[STUDY TEXT Boundary: Start]
Canonical and non-canonical functions of telomerase reverse transcriptase (TERT) in tumorigenesis. Telomerase/TERT reactivation causes cancer development and progression through telomere lengthening-dependent (canonical) and independent (non-canonical) mechanisms. NF-κB, nuclear factor-κB.

Fig. 2

Mechanisms of telomerase reverse transcriptase (TERT) reactivation in cancer. TERT reactivation can occur by somatic TERT alterations (promoter mutation, amplification, and rearrangement) and epigenetic modulation (DNA methylation, non-coding RNA, and histone modification). WT, wild-type; MUT, mutant; ETS, E-twenty six.

Fig. 3

Schematic representation of the mechanisms related to the causes and effects of how telomerase reverse transcriptase (TERT) reactivation leads to cancer development and progression.

Table 1

Studies of Mechanisms Underlying the Synergistic Interactions between BRAFV600E and TERT Promoter Mutations in Cancer

Study Study subjects (n) Suggested mechanism
Melanoma
 Vallarelli et al. (2016) [78] Cell lines of melanoma (8) and melanocytes (1) TERT promoter mutations form a direct link between TERT expression and MAPK pathway activation due to BRAF or NRAS mutations via the transcription factor ETS1 in melanoma.
 Li et al. (2016) [79] Cell lines of melanoma (7) RAS-ERK signaling activation by BRAFV600E or NRAS mutations maintains an active chromatin state at the mutant TERT promoters in melanoma, facilitating the recruitment of RNA polymerase II and thereby leading transcriptional activation of TERT.

Glioma
 Gabler et al. (2019) [80] Cell lines of glioma (12) BRAFV600E-induced expression and phosphorylation of ETS1 enhance TERT expression and TERT promoter activity in gliomas with both mutations of BRAFV600E and TERT promoter.

Thyroid cancer
 Liu et al. (2018) [69] Cell lines of thyroid cancer (8), melanoma (7), colon cancer (1), embryonic kidney (1), thyrocytes (1) BRAFV600E/MAPK pathway promotes phosphorylation and binding of the FOS transcription factor to the GABP promoter, increasing GABPB expression and formation of the GABPA-GABPB complex. This complex selectively binds and activates the mutant TERT promoter, upregulating TERT expression in human cancer.
[STUDY TEXT Boundary: End]
[DATA EXTRACTS Boundary: Start]
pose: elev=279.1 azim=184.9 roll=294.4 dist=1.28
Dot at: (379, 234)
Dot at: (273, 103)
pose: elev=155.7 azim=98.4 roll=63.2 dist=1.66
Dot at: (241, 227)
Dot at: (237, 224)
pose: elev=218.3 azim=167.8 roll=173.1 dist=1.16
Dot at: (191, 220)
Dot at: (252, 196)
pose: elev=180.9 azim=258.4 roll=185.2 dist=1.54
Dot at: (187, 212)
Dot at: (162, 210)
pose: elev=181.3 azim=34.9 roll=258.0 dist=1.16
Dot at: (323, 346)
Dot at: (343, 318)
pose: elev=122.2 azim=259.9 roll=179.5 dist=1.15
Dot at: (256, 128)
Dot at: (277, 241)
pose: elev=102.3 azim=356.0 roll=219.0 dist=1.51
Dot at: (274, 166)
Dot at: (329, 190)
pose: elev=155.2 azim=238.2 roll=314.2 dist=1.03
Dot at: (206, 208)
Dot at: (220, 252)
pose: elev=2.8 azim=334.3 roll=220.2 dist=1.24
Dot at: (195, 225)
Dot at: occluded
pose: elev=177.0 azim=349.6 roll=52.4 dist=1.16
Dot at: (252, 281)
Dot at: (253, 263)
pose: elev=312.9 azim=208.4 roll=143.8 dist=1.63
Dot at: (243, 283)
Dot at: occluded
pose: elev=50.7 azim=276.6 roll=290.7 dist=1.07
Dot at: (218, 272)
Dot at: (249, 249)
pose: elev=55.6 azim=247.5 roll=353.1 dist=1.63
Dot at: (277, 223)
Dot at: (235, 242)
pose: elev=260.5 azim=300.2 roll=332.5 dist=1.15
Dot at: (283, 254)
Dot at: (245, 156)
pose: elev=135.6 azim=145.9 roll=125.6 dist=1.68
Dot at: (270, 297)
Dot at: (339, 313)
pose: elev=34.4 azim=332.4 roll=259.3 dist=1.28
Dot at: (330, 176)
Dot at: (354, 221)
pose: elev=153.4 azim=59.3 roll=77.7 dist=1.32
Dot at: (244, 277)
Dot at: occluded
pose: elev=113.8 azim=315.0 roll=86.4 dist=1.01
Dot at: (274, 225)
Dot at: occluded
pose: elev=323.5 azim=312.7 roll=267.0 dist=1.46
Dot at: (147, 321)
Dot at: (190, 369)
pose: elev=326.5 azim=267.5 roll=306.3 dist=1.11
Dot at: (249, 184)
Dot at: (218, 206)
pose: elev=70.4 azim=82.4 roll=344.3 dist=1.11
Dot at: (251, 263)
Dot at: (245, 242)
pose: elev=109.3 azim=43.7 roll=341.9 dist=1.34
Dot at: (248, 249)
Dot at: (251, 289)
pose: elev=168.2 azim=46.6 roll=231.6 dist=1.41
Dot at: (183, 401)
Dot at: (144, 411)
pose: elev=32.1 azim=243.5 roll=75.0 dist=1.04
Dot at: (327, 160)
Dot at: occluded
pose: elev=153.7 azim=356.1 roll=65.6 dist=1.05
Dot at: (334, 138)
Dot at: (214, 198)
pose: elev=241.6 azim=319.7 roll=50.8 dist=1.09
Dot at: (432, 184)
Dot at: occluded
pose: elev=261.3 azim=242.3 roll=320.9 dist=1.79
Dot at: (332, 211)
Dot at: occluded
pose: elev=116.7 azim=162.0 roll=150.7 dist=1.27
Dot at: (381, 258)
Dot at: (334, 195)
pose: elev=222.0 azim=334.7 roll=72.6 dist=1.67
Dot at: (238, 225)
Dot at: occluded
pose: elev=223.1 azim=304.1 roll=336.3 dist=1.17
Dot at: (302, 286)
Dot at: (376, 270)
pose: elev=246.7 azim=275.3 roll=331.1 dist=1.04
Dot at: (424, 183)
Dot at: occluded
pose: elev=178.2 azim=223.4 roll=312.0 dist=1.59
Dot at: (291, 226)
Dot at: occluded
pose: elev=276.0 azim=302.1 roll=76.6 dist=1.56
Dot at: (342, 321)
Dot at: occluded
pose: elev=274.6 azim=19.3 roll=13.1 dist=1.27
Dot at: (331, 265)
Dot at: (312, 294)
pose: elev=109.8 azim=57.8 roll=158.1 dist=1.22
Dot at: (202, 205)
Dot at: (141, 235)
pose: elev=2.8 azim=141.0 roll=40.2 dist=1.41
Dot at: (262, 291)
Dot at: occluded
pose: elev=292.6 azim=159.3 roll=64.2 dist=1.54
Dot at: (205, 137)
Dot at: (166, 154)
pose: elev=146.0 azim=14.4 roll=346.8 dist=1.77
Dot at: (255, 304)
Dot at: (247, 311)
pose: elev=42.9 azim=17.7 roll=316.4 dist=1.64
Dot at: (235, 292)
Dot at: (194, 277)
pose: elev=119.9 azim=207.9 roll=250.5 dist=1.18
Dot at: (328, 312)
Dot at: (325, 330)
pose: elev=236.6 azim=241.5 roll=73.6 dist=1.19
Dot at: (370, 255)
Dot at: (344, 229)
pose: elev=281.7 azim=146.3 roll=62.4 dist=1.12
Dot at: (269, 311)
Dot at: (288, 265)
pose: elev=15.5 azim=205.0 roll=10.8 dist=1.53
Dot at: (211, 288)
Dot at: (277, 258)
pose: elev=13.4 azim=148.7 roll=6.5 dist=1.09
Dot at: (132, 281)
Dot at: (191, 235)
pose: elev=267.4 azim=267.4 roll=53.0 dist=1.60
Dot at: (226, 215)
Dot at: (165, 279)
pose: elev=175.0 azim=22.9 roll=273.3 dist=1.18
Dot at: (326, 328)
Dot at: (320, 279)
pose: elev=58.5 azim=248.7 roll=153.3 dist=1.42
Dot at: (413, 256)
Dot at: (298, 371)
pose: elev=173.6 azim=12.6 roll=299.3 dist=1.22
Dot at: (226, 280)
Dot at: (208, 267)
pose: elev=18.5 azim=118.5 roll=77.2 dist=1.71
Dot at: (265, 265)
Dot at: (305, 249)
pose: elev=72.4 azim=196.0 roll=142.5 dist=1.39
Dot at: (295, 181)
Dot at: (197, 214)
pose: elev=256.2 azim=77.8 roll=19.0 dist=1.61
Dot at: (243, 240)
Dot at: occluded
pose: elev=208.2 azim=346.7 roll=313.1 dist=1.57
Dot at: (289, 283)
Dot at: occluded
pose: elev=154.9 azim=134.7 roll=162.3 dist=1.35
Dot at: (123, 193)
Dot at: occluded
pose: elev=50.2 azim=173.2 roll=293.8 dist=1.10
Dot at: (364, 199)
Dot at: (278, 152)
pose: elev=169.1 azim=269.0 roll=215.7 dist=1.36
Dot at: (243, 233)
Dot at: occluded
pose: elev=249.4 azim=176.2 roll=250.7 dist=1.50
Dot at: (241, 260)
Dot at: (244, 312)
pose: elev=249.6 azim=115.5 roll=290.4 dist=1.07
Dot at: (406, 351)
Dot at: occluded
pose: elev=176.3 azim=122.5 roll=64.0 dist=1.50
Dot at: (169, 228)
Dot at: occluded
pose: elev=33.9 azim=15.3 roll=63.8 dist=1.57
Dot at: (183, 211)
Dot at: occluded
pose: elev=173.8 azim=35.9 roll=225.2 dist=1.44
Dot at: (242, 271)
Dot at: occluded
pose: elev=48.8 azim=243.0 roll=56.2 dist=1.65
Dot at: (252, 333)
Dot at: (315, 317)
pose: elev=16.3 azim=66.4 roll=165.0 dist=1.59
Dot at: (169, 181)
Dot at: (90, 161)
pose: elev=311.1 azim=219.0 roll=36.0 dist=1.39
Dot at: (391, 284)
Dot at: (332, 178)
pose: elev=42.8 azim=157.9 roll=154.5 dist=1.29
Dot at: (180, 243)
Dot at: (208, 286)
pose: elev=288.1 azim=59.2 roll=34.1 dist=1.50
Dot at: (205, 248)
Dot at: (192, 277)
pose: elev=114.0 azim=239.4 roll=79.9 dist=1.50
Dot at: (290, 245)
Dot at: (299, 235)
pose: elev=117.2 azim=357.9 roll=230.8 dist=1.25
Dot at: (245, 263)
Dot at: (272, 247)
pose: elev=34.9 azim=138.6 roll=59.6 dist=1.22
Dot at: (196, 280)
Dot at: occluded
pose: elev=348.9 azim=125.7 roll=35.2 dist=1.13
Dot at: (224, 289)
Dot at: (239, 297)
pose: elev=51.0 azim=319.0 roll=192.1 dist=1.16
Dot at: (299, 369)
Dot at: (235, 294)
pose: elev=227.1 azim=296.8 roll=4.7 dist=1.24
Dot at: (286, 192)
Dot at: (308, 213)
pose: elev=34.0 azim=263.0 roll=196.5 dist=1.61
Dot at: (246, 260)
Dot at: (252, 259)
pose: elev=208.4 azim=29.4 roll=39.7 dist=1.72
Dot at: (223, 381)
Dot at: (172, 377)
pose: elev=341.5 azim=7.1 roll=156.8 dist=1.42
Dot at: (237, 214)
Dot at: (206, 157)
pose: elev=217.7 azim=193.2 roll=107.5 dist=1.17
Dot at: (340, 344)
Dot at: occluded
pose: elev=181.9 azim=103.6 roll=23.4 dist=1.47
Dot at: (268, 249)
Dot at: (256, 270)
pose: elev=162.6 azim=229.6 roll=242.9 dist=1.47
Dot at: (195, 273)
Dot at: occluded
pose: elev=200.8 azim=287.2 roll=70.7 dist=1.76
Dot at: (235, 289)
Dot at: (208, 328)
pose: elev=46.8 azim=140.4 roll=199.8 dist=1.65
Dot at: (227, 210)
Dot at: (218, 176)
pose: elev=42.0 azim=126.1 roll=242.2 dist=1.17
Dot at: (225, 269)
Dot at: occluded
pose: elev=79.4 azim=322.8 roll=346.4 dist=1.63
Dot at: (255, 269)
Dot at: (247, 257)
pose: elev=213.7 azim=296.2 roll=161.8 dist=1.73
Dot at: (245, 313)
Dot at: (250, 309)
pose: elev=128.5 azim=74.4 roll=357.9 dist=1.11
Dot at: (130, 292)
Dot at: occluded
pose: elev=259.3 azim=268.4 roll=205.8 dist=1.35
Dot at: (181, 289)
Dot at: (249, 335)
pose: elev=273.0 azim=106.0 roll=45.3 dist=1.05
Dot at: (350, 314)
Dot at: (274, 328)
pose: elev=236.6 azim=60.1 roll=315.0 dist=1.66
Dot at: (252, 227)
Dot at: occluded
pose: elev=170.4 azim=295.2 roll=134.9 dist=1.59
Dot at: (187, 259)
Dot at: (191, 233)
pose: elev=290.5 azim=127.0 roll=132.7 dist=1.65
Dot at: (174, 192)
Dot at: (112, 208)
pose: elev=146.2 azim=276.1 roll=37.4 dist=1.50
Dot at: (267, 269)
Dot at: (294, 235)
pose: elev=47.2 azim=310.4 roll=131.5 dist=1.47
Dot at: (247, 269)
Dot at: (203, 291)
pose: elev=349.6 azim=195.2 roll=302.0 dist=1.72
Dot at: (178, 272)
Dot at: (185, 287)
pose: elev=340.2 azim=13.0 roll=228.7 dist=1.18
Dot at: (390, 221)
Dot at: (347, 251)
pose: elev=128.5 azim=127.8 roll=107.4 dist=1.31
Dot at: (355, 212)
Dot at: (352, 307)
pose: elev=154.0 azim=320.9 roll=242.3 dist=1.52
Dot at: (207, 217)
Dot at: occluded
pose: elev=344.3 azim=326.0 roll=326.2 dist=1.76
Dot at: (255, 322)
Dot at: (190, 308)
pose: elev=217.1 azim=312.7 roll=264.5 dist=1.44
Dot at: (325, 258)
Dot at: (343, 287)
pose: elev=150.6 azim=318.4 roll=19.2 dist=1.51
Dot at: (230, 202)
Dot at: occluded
[DATA EXTRACTS Boundary: End]
### [REQUIRED WORK]
#1 In the TERT text, reproduce the passage from "Schematic representation of" up to and including "development and progression.", swapping "Schematic representation" for "Simplified diagram".
#2 List every study in the table of the TERT text by its authors and year.
The records have no role in this work.

### [RESPONSES BY ITEM NUMBER]
#1
Simplified diagram of the mechanisms related to the causes and effects of how telomerase reverse transcriptase (TERT) reactivation leads to cancer development and progression.

#2
Vallarelli et al. (2016)
Li et al. (2016)
Gabler et al. (2019)
Liu et al. (2018)